§ Exercise prompt: From the data below, give the number of lines holding the word "protein", with nothing else added.

§ Input records:
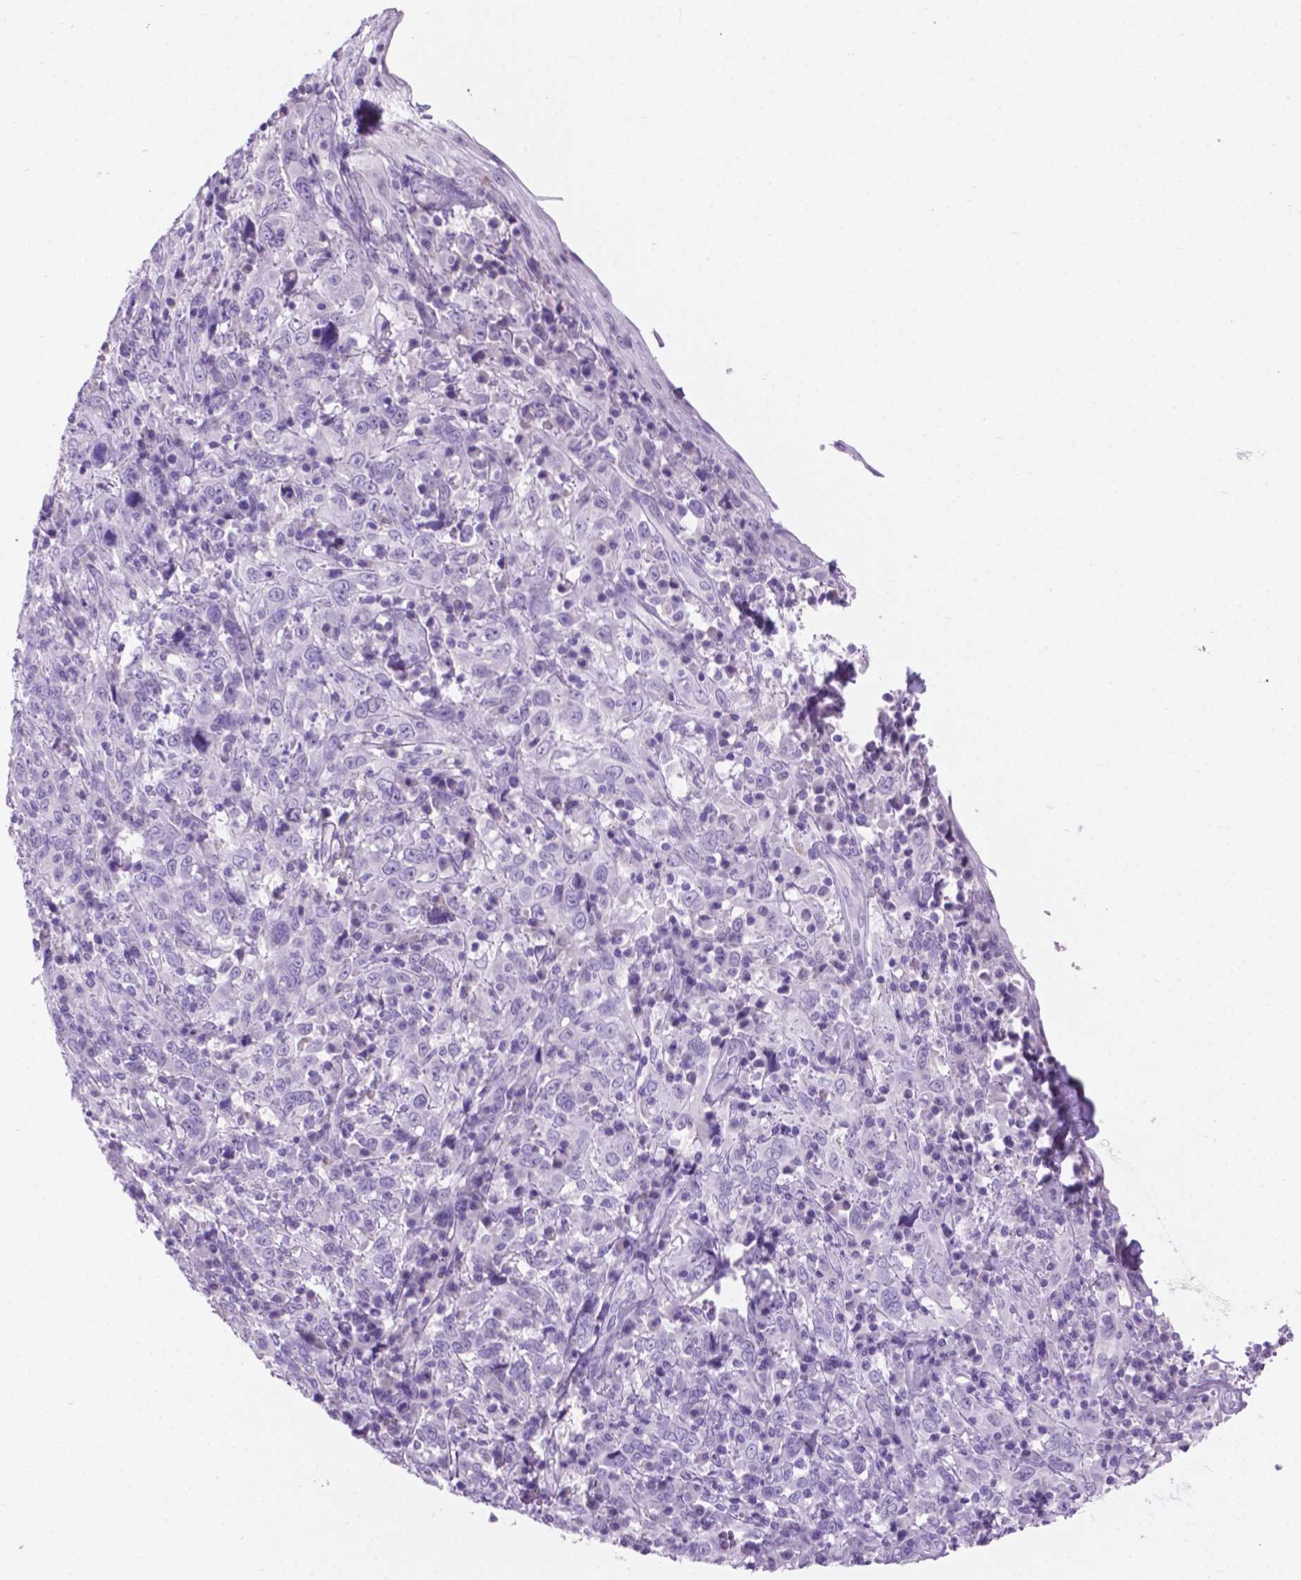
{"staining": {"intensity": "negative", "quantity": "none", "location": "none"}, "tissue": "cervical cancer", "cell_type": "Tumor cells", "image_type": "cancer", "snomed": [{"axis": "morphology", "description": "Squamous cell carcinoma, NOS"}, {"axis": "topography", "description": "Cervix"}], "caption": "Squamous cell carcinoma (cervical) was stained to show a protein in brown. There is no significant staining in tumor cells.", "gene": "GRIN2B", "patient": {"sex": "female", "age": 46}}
--
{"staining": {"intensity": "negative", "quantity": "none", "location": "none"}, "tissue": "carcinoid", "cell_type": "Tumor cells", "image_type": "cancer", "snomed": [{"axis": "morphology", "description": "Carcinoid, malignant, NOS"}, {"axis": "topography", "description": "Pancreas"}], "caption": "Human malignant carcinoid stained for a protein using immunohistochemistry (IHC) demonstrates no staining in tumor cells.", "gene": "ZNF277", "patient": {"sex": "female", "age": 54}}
...
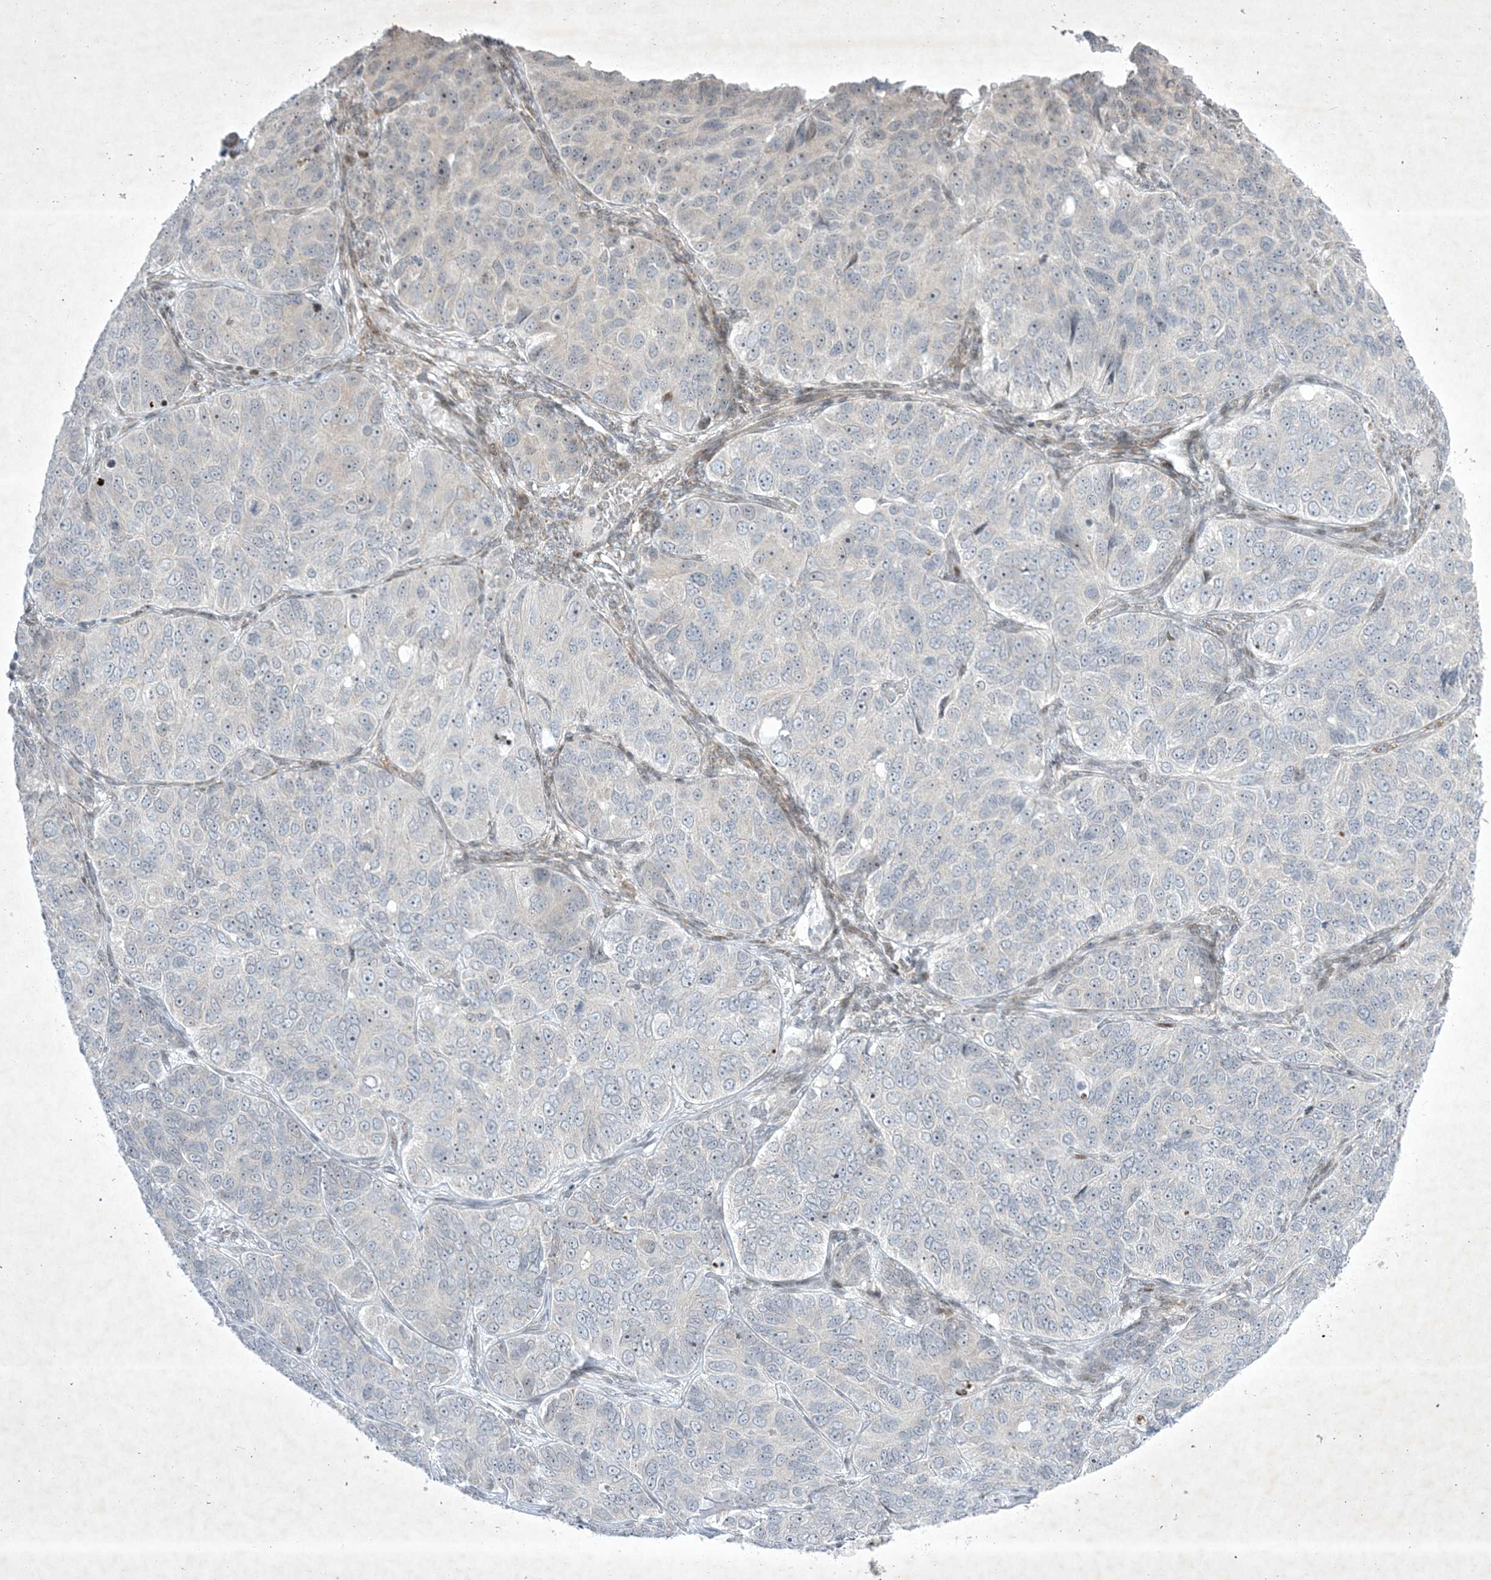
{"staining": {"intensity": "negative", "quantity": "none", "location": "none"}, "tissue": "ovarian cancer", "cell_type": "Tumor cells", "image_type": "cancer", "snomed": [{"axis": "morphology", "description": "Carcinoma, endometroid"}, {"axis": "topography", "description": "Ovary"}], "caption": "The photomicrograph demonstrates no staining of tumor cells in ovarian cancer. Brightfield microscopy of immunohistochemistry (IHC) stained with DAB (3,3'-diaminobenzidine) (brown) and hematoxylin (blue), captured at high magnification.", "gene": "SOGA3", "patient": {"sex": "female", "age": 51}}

§ Finished exercise: 2